The title of two tracks, “Whack” and “Herky Jerky,” really capture the feisty, hard hitting, fun, freewheeling and melodically, rhythmically and harmonically off the charts spirit of the 10 track, 68 minute jam. The irony, of course, is that the sly, moody and atonally funky “Whack” is actually one of the gentler seductions on a set that only includes one other, the lyrical and romantic “New Look” which showcases the gentler, graceful side of Mintzer’s expansive artistry.

The rest of the time, whether cookin’ a little tasty Weather Report spiced stew (“A Reprieve”), firing up a soaring, swinging brassy dialogue (“The Conversation,” driven by the sizzling guest percussionist Marcio Doctor) or percolating Cuban rumba style on the hypnotic sizzler “Montuno,” he and his crew seem in a mad dash to blow away our emotions and expand the limits of what our musical consciousness can injest with brisk, vibrant arrangements.
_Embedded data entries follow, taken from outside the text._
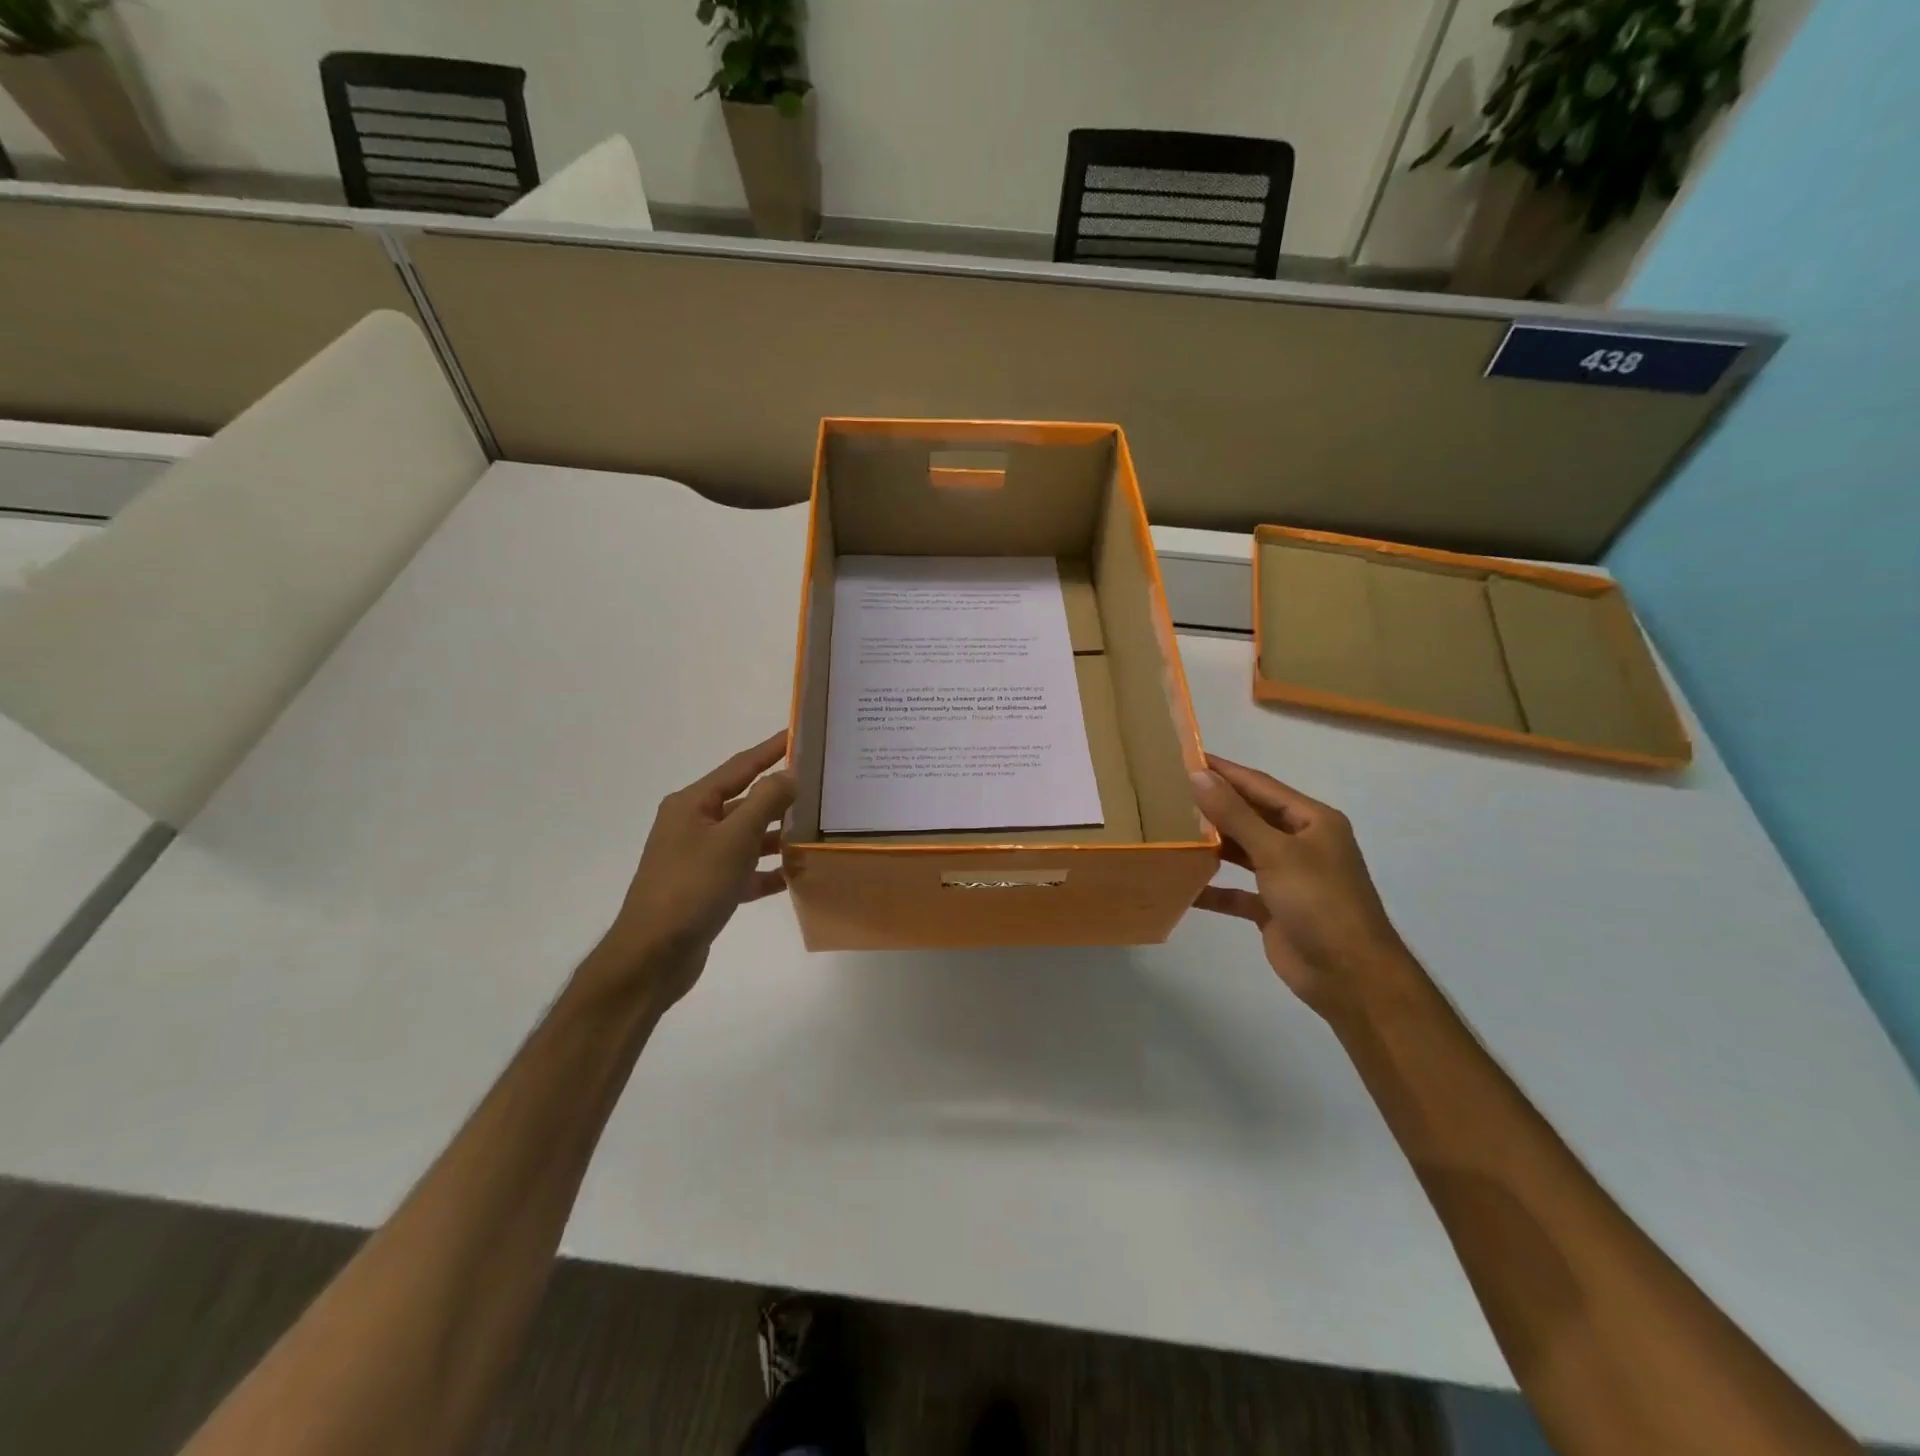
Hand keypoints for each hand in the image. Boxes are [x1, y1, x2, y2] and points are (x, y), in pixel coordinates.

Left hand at [597, 731, 794, 1006]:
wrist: (653, 955)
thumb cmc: (692, 887)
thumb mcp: (734, 839)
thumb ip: (765, 802)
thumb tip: (790, 773)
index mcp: (693, 804)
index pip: (740, 766)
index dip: (771, 749)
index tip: (800, 733)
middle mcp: (693, 825)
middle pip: (745, 801)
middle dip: (781, 795)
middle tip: (821, 785)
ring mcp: (699, 858)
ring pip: (747, 837)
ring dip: (778, 835)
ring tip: (817, 830)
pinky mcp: (707, 889)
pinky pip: (744, 871)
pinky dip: (767, 870)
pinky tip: (796, 875)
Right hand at [1190, 754, 1411, 1015]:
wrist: (1350, 976)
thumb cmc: (1319, 902)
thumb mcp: (1276, 852)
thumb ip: (1234, 814)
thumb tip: (1198, 775)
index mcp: (1312, 821)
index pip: (1260, 786)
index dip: (1224, 772)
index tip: (1185, 757)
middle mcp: (1301, 843)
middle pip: (1250, 816)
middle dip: (1214, 806)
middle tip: (1168, 792)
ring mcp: (1287, 877)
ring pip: (1242, 851)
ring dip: (1211, 844)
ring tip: (1169, 830)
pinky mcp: (1273, 908)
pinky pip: (1237, 891)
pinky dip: (1213, 888)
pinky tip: (1182, 883)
Mintzer throws a bit of autobiography into the mix with another Latin-tinged burst of sexy fire, “Canyon Winds,” that reflects on his current home in California, and a feisty re-imagining of “One Music,” a bustling gem from his 1991 album of the same name featuring one of Mintzer’s most effective improvisational solos. Mintzer’s versatility on the EWI allows him to go wild (think the wind equivalent of George Duke) on a few tunes so the WDR band’s other sax stars, Paul Heller (tenor) and Karolina Strassmeyer (alto) are free to strut their deeply impactful stuff.